Job item: Below are some entries; reproduce them exactly and leave every picture out.

*** Block opens ***

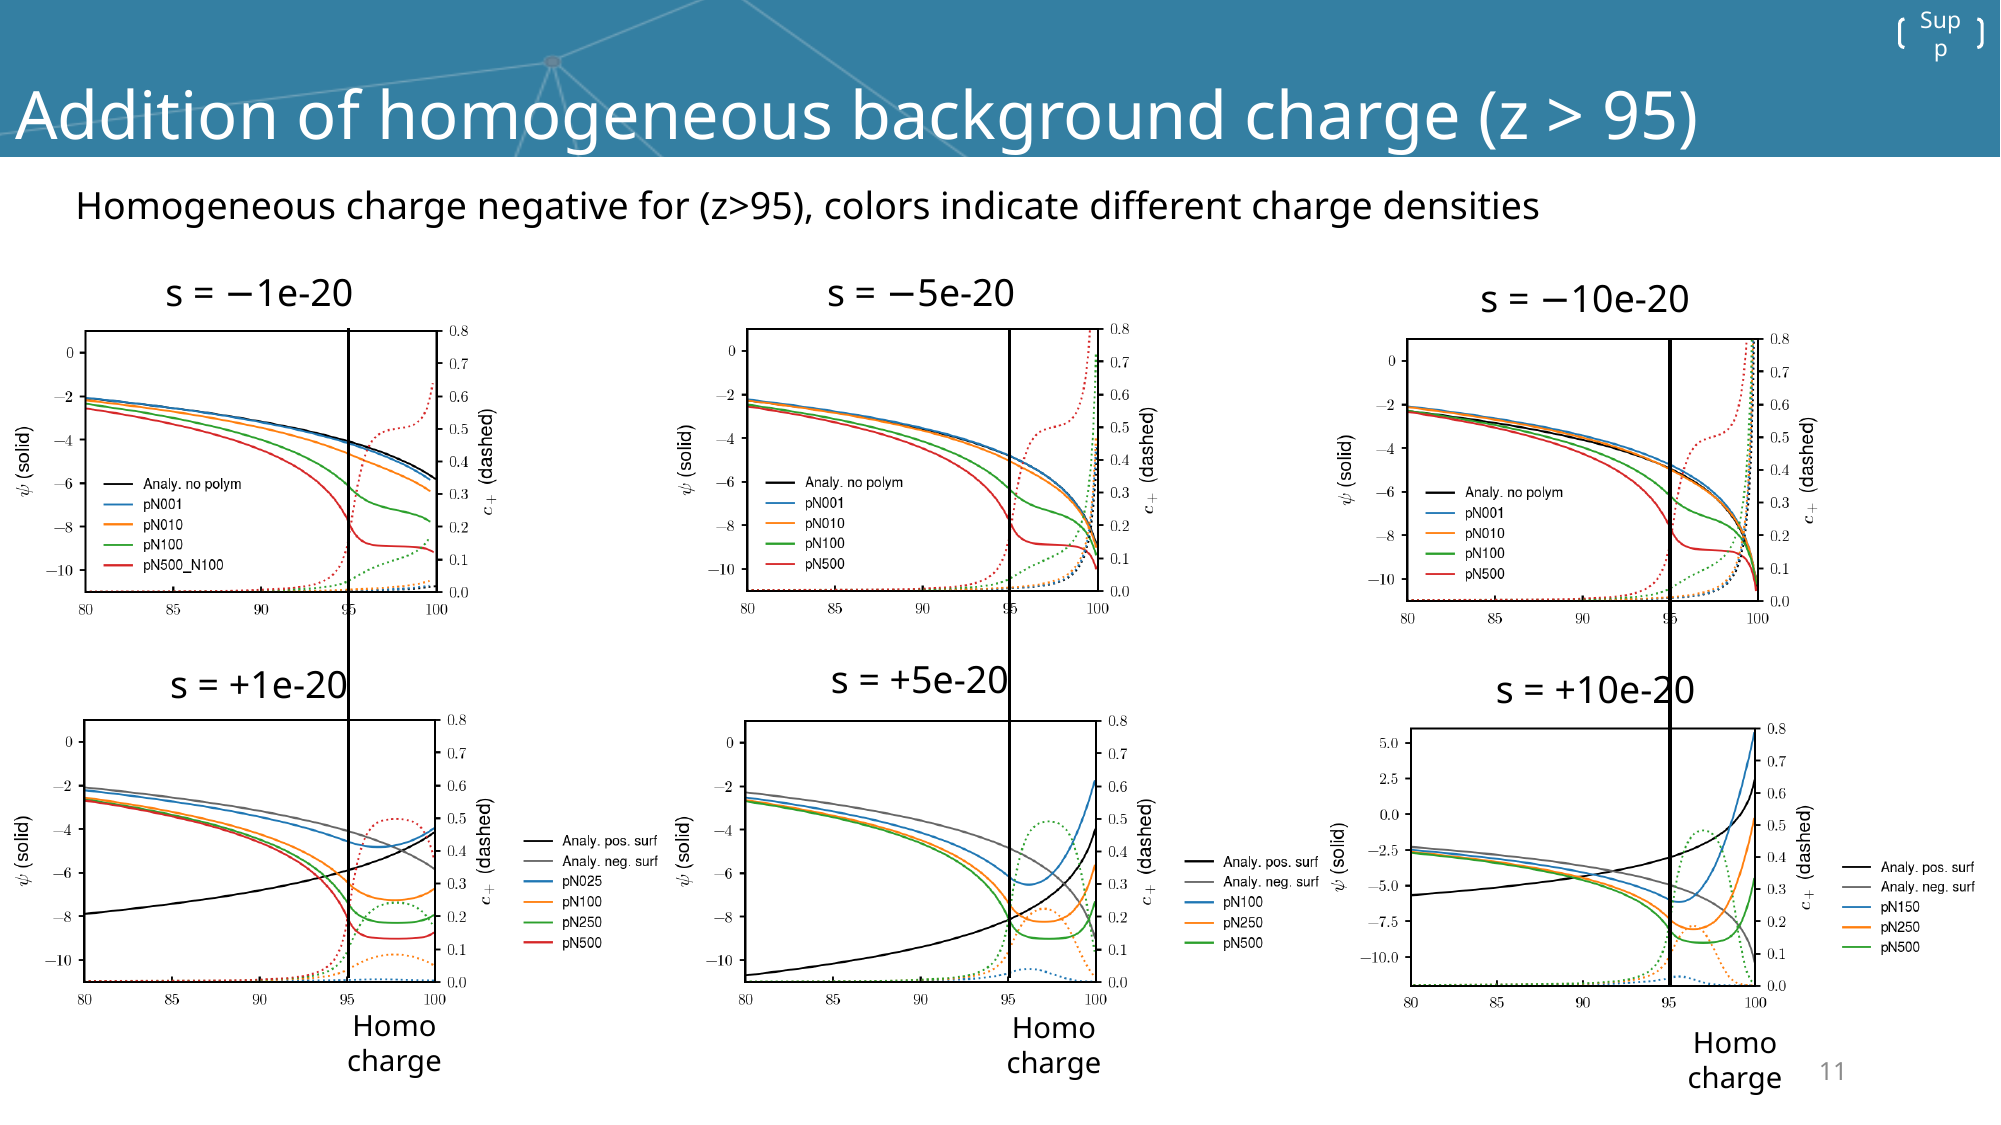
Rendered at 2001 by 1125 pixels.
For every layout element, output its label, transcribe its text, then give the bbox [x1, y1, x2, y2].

title Addition of homogeneous background charge (z > 95) [0, 22, 1884, 154]
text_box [1322, 267, 1986, 1091]
slide_number 11 [1412, 1091, 1863, 1103]
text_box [6, 261, 667, 1088]
text_box Homogeneous charge negative for (z>95), colors indicate different charge densities [60, 174, 1569, 235]
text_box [667, 261, 1332, 1089]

*** Block closes ***

Answer to this exercise:
Rendered at 2001 by 1125 pixels.
For every layout element, output its label, transcribe its text, then give the bbox [x1, y1, x2, y2].

title Addition of homogeneous background charge (z > 95) [0, 22, 1884, 154]
text_box [1322, 267, 1986, 1091]
slide_number 11 [1412, 1091, 1863, 1103]
text_box [6, 261, 667, 1088]
text_box Homogeneous charge negative for (z>95), colors indicate different charge densities [60, 174, 1569, 235]
text_box [667, 261, 1332, 1089]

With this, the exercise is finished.